Ni Juan Marsé ni Eduardo Mendoza, dos de los mejores escritores catalanes vivos, imaginaron una historia como la del Barcelona de Guardiola. En ella convergen las historias más imaginativas cuyo común denominador es la felicidad dirigida por la estilística del balón. Algo inaudito atreverse a conjugar los efectos de la estilística en el balón o del balón en la estilística. Me imagino que Borges aludió a la figura del oxímoron cuando confrontó a ambos conceptos.

 

En efecto, el equipo catalán es el performance más artístico de la actualidad. Algo más, entre el happening, body art y fluxus events, los dirigidos por Josep Guardiola son los que mejor representan a la entropía lúdica.
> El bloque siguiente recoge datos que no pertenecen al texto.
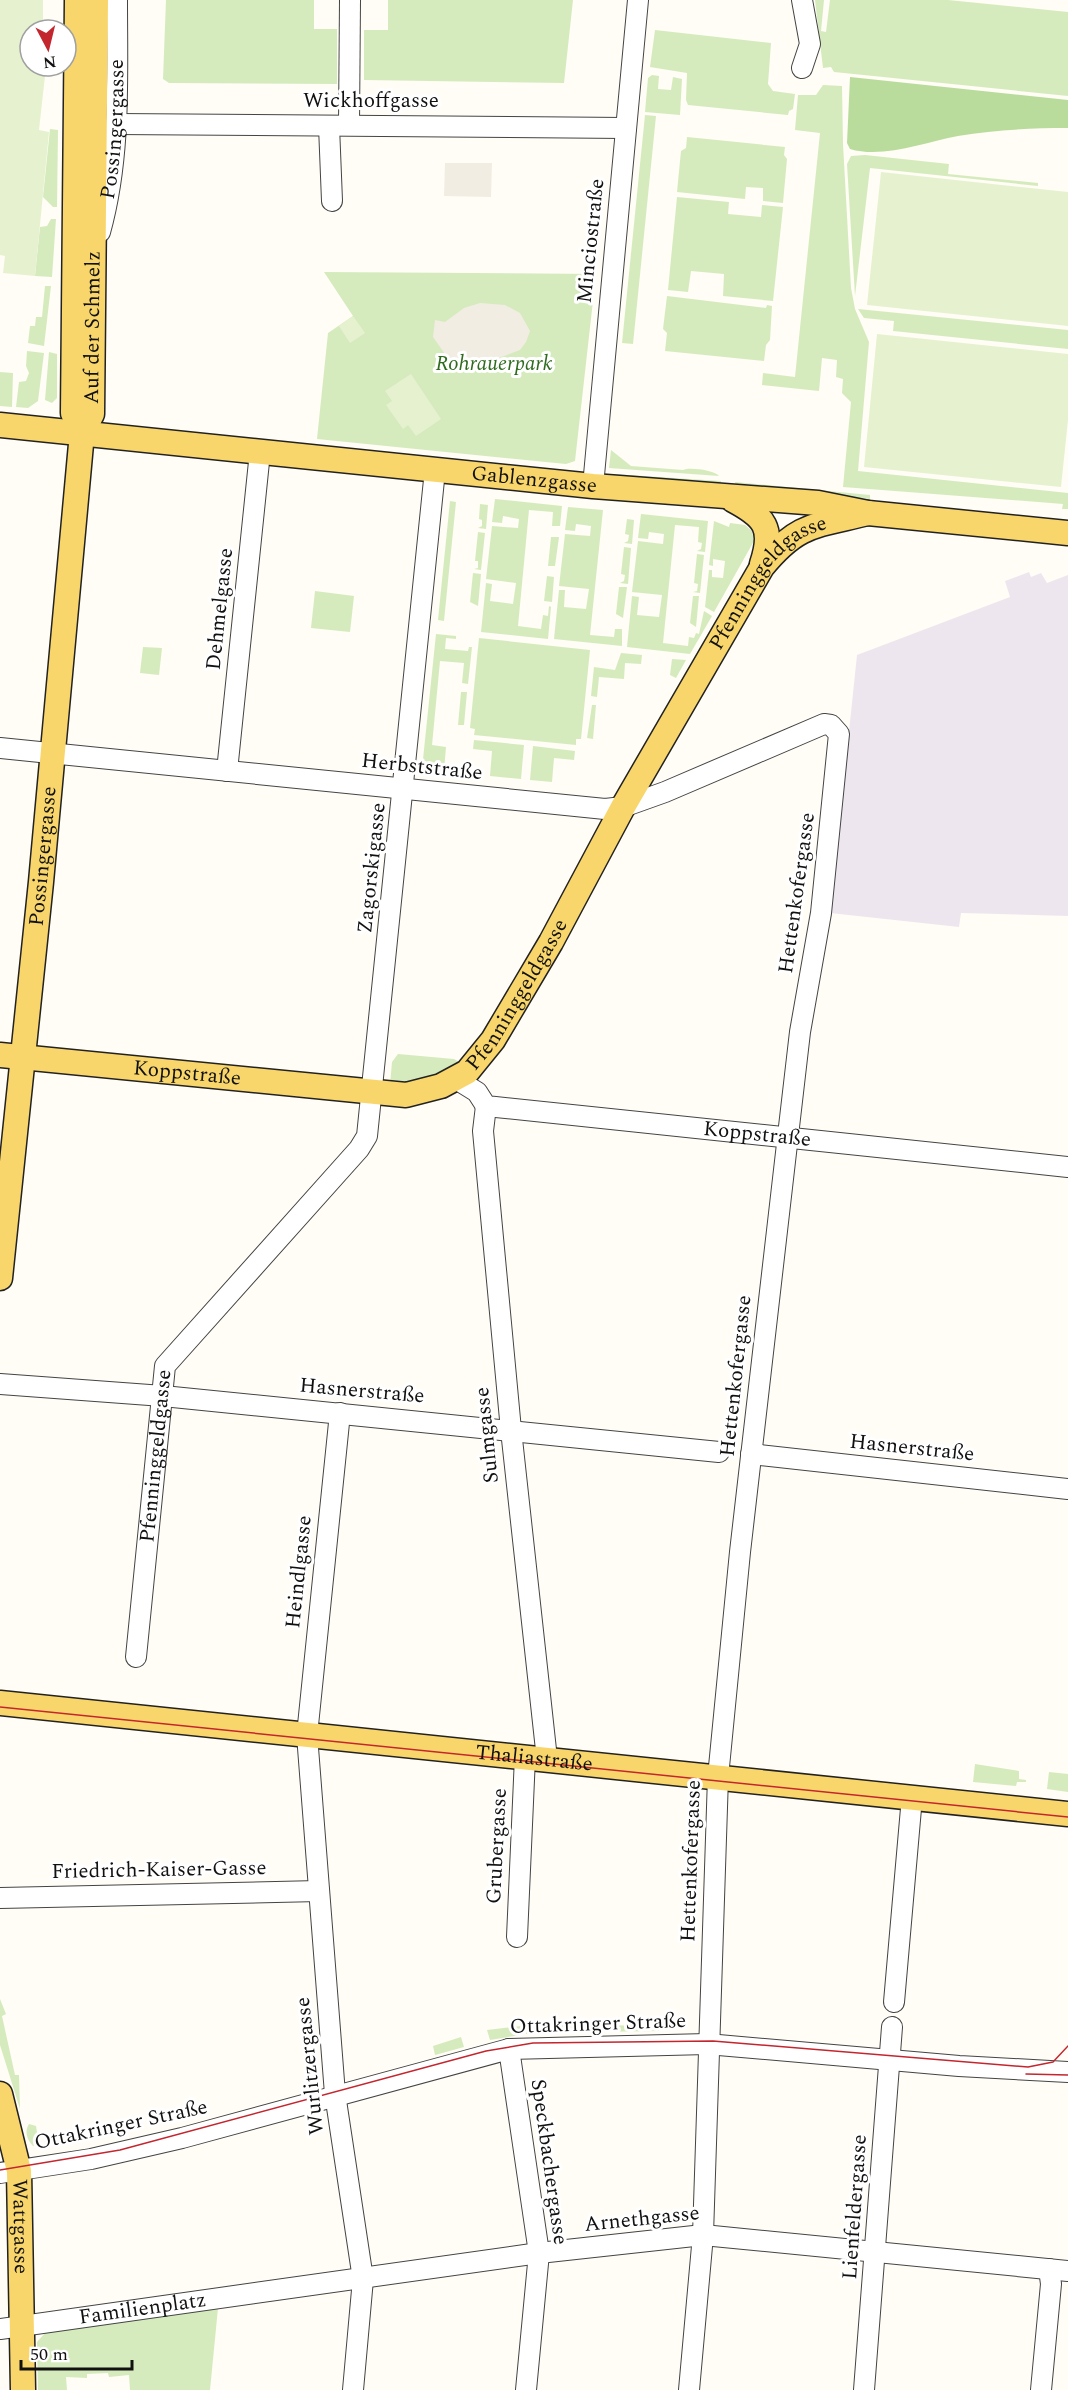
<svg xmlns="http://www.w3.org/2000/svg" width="1068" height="2390" viewBox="0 0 1068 2390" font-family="Spectral,serif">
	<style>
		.industrial { fill: #eee6ef }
		.green { fill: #d5ebbd }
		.forest { fill: #b9dc9c }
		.pitch { fill: #e6f2cf }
		.plaza { fill: #f1ede2 }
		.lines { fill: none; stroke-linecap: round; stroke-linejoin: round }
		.minor-casing { stroke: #444; stroke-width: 22 }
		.major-casing { stroke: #222; stroke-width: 27 }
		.minor { stroke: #fff; stroke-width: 20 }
		.major { stroke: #f9d66b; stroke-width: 24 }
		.tram { stroke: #c4262e; stroke-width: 1.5 }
		.labels { text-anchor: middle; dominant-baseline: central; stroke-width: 6; stroke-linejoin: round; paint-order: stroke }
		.street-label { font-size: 21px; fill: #111; stroke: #fff }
		.park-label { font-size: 21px; font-style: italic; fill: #2f6b1f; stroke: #fff }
	</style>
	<rect width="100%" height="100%" fill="#fffdf5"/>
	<!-- industrial -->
	<polygon class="industrial" points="1029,572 1031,577 1041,573 1047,583 1068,575 1068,916 961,913 959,927 830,913 857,655 1010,597 1005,581"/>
	<!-- green -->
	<g class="green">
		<polygon points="166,0 314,0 314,29 337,29 337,84 169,83 163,79"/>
		<polygon points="388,0 573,0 564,83 364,80 364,30 388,30"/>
		<polygon points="815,0 824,0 821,31 826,32 830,0 948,0 1068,12 1068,96 834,72 831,67 823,68"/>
		<polygon points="655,30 771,43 768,84 773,91 795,94 793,109 789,111 788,115 688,105 686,100 687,73 650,67"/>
		<polygon points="652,75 659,76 658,89 671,90 673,77 682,79 680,115 645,112 648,78"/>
		<polygon points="823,85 842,86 843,144 851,288 855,309 869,342 858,471 1068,493 1068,509 1062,509 1063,504 843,487 851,402 842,393 843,379 836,377 837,360 822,358 819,391 762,385 763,373 795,377 820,133 795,130 798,95 816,95"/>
		<polygon points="645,115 656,116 633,344 622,343"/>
		<polygon points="50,129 58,130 57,207 53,207 43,197"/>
		<polygon points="687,137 785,147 784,155 787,159 783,203 763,201 763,188 746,187 745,199 677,192 681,151 686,148"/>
		<polygon points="865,155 949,164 948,174 1038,183 1038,186 870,168 855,296 847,164 851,156"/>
		<polygon points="677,197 729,202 728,214 761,217 762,205 783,207 773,301 723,296 724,274 691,271 688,292 668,290"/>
		<polygon points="51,219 56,219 52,277 35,276 40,227 47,226"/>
		<polygon points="324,272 596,274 575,461 566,464 317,439 328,333 353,316"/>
		<polygon points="45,286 51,286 44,346 28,343 30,326 35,326 36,317 42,317"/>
		<polygon points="667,296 766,308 767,305 772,306 770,340 766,345 764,361 665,351 667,333 663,329"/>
		<polygon points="858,309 1068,330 1068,349 893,331 894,321 864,318"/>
		<polygon points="27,351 44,353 38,401 28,408 16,407 19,382 26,381 29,373 26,366"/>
		<polygon points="49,352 57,354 57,398 52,403 45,400"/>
		<polygon points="0,372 13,373 12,407 0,406"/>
		<path d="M 611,450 L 631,466 L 683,470 C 689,467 714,470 719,476 L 609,468 Z"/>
		<polygon points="613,474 721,481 720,486 612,480"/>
		<polygon points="735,482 870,495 870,499 736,486"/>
		<polygon points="495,499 562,506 560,526 552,526 553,512 529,510 518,626 541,629 543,615 548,616 549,606 551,607 548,639 481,632 486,583 492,584 490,601 513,604 516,583 486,579 492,526 518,528 519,519 503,516 502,523 492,522"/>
		<polygon points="450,501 456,502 444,621 438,620"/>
		<polygon points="480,504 488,505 486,529 478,528 482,526 482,520 479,519"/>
		<polygon points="568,507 603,510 590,635 614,637 615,629 622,629 622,646 554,639 559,590 565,590 564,607 586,609 589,589 559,586 565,534 590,536 591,526 576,524 575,531 565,530"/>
		<polygon points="641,514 708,521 705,552 697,551 701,549 702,543 698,542 699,527 675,525 663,643 688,646 689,637 694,638 696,633 699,634 704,611 712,616 690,654 627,647 632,596 639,597 637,615 659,617 662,595 632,592 638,541 663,544 664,534 649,532 648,539 638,538"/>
		<polygon points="627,519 634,520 632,544 624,543 628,541 629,535 625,534"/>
		<polygon points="714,521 729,527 730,523 745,525 752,531 754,541 714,612 705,607 709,570 712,570 712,577 723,578 725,561 713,559 713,566 709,565"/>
		<polygon points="478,532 485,533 481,570 474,569 478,568 478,561 475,561"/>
		<polygon points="551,537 559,537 555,566 548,566"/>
		<polygon points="624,547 631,548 628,584 620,583 624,581 625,575 621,574"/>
		<polygon points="697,554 704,555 700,593 693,592 697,591 698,584 694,583"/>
		<polygon points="473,573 481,574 478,606 470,602"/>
		<polygon points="547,576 554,577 552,602 544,601"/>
		<polygon points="619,587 627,587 623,618 616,614"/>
		<polygon points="315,591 354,596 350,632 311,628"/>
		<polygon points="693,596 699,596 696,627 690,623"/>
		<polygon points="436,634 456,636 456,639 446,638 445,649 468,651 469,647 472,647 468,684 462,683 464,663 440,661 432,745 446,747 444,771 422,769"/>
		<polygon points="479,638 590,650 581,739 576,739 576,745 474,735 475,729 470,728"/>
		<polygon points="143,647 162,648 159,675 140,673"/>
		<polygon points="621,653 642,655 641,664 625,663 624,679 599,677 597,697 591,696 594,667 615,670"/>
		<polygon points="672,659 686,660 676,678 670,675"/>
		<polygon points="461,692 467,692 464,725 458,725"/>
		<polygon points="592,705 596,705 593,739 587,738"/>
		<polygon points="474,740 524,745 521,779 490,776 492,751 473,749"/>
		<polygon points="533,746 575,751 574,760 554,758 552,782 530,780"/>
		<polygon points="398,1054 454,1059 461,1063 422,1082 390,1085 392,1062"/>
		<polygon points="975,1764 1019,1771 1019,1779 1026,1780 1026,1782 1017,1782 1016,1786 973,1782"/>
		<polygon points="1049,1772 1068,1774 1068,1792 1047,1789"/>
		<polygon points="0,1999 6,2014 2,2016 15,2075 19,2075 20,2109 0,2045"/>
		<polygon points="558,2024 584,2024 584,2033 526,2034 526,2026"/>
		<polygon points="590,2025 658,2026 659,2031 590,2032"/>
		<polygon points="521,2026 521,2035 490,2040 487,2030"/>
		<polygon points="461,2037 464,2047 435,2055 433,2046"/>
		<path d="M 29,2124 L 36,2126 L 39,2144 L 33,2146 C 27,2140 24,2131 29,2124 Z"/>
		<polygon points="218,2308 210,2390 130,2390 129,2375 109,2377 108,2373 87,2374 87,2378 66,2377 67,2390 38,2390 37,2342 46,2332"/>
	</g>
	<!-- forest -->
	<path class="forest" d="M 850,77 L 1068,100 L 1068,128 C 1031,128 995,130 958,136 C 925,142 883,159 850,149 L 847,143 Z"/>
	<!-- pitch -->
	<g class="pitch">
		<polygon points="0,0 43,0 43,30 30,30 30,66 46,67 39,130 49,132 35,276 3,273 5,256 0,255"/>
		<polygon points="881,172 1068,192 1068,326 867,305"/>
		<polygon points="353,316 365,333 350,343 339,326"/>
		<polygon points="877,334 1068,354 1068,420 1061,487 864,467"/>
		<polygon points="411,374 441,419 416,436 408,425 403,429 386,405 392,401 385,391"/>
	</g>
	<!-- plaza -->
	<g class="plaza">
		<polygon points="445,163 492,163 491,197 444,196"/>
		<polygon points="480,303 505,305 520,313 530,331 526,342 520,350 499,358 472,358 468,368 452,364 433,337 435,320 445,322 464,308"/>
	</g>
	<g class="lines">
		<!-- minor casing -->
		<g class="minor-casing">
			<g id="minor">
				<polyline points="802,68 810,44 802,0"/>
				<polyline points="116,124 626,128"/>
				<polyline points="349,125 350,0"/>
				<polyline points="329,126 332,201"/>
				<path id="s1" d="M 100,232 C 121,157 117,77 117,0"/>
				<polyline points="593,486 638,0"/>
				<polyline points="0,748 605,809 623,807 665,792 824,724 831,725 839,734 821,913 800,1032 787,1144 740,1552 718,1777 703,2235 689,2390"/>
				<polyline points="227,771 260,452"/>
				<path id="s2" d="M 456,1079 L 477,1092 L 486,1106 L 1068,1167"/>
				<polyline points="486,1106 483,1131 511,1430 547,1759"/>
				<polyline points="0,1384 163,1396 719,1452"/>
				<polyline points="340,1413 307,1735 335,2094 363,2279 353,2390"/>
				<polyline points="751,1454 1068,1489"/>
				<path id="s3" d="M 136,1657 L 165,1366 L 359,1149 L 367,1136 L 435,470"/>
				<polyline points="0,1898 319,1891"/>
				<polyline points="517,1937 525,1757"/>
				<polyline points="894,2002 912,1797"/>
				<polyline points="509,2049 539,2253 526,2390"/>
				<polyline points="0,2173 91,2159 182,2138 509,2049 707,2044 959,2066 1068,2072"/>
				<path id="s4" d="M 0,2329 L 539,2253 L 703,2235 L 1068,2271"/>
				<polyline points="864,2390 892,2027"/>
				<polyline points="1041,2390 1051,2284 1049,2269"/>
			</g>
		</g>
		<!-- major casing -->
		<g class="major-casing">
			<g id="major">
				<polyline points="77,0 73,413 82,433"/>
				<path id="s5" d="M 0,425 L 593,486 L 818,503 L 868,513 L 1068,533"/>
				<path d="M 733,500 C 765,517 774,528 762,564"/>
				<path id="s6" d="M 0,1055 L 406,1095 L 441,1086 L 467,1072 L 493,1040 L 551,942 L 623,807 L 762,567 C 798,523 815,526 868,513"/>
				<path id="s7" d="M 0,1278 L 41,882 L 82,433 L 92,414 L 96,0"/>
				<path id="s8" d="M 0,1703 L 1068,1814"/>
				<path id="s9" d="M 0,2094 L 19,2171 L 23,2390"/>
			</g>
		</g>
		<!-- minor -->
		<use href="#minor" class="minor"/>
		<!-- major -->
		<use href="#major" class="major"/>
		<!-- tram -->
		<g class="tram">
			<polyline points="0,1707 1068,1817"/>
			<polyline points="1026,2074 1068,2075"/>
			<polyline points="0,2170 120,2150 486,2051 533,2043 713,2041 1028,2067 1053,2062 1068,2046"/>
		</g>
	</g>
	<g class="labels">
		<!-- street labels -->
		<g class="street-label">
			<text x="371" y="101">Wickhoffgasse</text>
			<text stroke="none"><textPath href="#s1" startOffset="104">Possingergasse</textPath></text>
			<text transform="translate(591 241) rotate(-84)">Minciostraße</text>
			<text stroke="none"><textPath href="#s7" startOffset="957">Auf der Schmelz</textPath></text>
			<text stroke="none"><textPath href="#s5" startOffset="537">Gablenzgasse</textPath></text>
			<text stroke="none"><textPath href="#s6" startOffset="1052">Pfenninggeldgasse</textPath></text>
			<text transform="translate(220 609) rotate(-84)">Dehmelgasse</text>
			<text transform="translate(422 767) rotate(6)">Herbststraße</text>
			<text stroke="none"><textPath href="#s7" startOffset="424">Possingergasse</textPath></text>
			<text transform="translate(372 868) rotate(-84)">Zagorskigasse</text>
			<text transform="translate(797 893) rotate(-82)">Hettenkofergasse</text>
			<text stroke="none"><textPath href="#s6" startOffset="566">Pfenninggeldgasse</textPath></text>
			<text stroke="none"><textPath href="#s6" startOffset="188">Koppstraße</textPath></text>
			<text stroke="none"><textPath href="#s2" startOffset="314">Koppstraße</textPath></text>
			<text transform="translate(736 1376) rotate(-84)">Hettenkofergasse</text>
			<text transform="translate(362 1391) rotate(5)">Hasnerstraße</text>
			<text transform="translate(487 1435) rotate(-96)">Sulmgasse</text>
			<text transform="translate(912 1448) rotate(6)">Hasnerstraße</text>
			<text stroke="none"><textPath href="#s3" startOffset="202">Pfenninggeldgasse</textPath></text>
			<text transform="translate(299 1572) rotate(-84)">Heindlgasse</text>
			<text stroke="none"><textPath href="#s8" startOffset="537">Thaliastraße</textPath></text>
			<text transform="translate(497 1846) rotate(-87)">Grubergasse</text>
			<text transform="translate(691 1861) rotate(-88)">Hettenkofergasse</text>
			<text transform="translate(159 1870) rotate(-1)">Friedrich-Kaiser-Gasse</text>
			<text transform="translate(598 2024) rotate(-2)">Ottakringer Straße</text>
			<text transform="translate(310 2066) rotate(-96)">Wurlitzergasse</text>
			<text transform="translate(121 2125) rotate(-12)">Ottakringer Straße</text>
			<text transform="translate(549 2162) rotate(82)">Speckbachergasse</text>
			<text transform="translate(855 2207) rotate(-86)">Lienfeldergasse</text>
			<text transform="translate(642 2219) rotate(-6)">Arnethgasse</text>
			<text stroke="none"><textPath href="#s9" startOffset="135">Wattgasse</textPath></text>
			<text stroke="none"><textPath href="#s4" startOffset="144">Familienplatz</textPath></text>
		</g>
		<!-- park labels -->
		<g class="park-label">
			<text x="494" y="364">Rohrauerpark</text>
		</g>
	</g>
	<!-- north arrow -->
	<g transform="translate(48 48) rotate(173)"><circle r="28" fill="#ffffff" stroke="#a0a0a0" stroke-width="1.5"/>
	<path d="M0-4.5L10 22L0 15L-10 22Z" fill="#c4262e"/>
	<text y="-9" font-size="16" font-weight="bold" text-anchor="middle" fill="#111111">N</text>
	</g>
	<!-- scale -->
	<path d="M21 2360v9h111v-9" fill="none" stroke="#111111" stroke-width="3"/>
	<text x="30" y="2360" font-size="18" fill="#111111" stroke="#ffffff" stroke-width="4.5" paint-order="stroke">50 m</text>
</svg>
De inicio, sería un despropósito prescindir de la correlación maldita: la liga mexicana se devalúa como el peso en los ochenta cada vez que Messi arrastra la marcación de cinco madrilistas o, si se prefiere, el valor presente neto de la liga Televisa cae a tercera división cuando Iniesta ralentiza la dinámica del segundero.

 

No todo es fatalidad. El juego del Barcelona conjura en contra de las atmósferas del desempleo y la crisis del euro: la última sonrisa de Zapatero ocurrirá cuando el todavía presidente contemple las aportaciones de Cesc; el último enfado del año del presidente catalán Artur Mas, lo disipará en el palco del Camp Nou. El futbol como droga curativa suave de realidades patológicas duras.

 

Como toda historia armonizada por los estudios de Walt Disney, la lucha entre el Bien y el Mal no podía ausentarse en la dramaturgia del futbol. El papel del moderno de Darth Vader lo enarbola Mourinho a través de sus cada vez más caricaturescas declaraciones. Ahora le tocó el turno al azar: perdimos porque el Barcelona tuvo suerte. Risas en el estadio llamado planeta Tierra; la impotencia hace frontera con la carcajada. Que si los árbitros, que si la suerte, que si el siglo, que si el euro, que si Irina Shayk. Pero nunca el aplauso por el bien ajeno. En el matiz de quien sería el entrenador más exitoso, sino fuera por la existencia de Guardiola, se encuentra, otra vez, Borges: al azar hay que dejarlo actuar, suele ser generoso. Sin embargo, con Xavi, Iniesta y Messi la suerte nunca tiene que ser evocada simplemente porque en su abecedario no existe semejante ocurrencia.

 

Todo parece indicar que Cristiano Ronaldo es el mejor ambientador en los cocteles globales; de Nueva York a París; de Roma a Dubai, la semiótica Armani se recarga con la figura del portugués. Si lo acompaña Irina Shayk, su rating se incrementa sustancialmente; si acude a las fiestas del brazo de Paris Hilton, la cosa se empareja. No se sabe quién aporta rating a la semiótica del desmadre. Ya lo dijo su voz: me envidian por millonario, guapo y figura del futbol. Frente a los maximalismos, la reflexión. Cristiano, durante los partidos frente al Barcelona, pasa del parloteo por lo sexy a la silenciosa ridiculez; de la plutoidea a la mendicidad de futbol. Algún fenómeno se encarga de amarrarle los pies en el momento decisivo. La jugada más sencilla la entorpece; el gol cantado con anticipación se le escabulle; lo evidente al diván. ¿Efectos especiales? No, en realidad Mourinho tiene la respuesta. También tiene la respuesta del juego sucio de Pepe y Marcelo. Mourinho intuye que la única razón por la que Florentino Pérez lo contrató fue para ganarle al Barcelona por lo que acude al entramado psicológico en búsqueda de lo inexplicable. Mala suerte o, si se prefiere, Barcelona més que mai (Barcelona más que nunca).

 

El algunos años nos enteraremos por la prensa que el Barcelona reinventó el futbol durante la era Guardiola a pesar del exitoso Mou y su Real Madrid.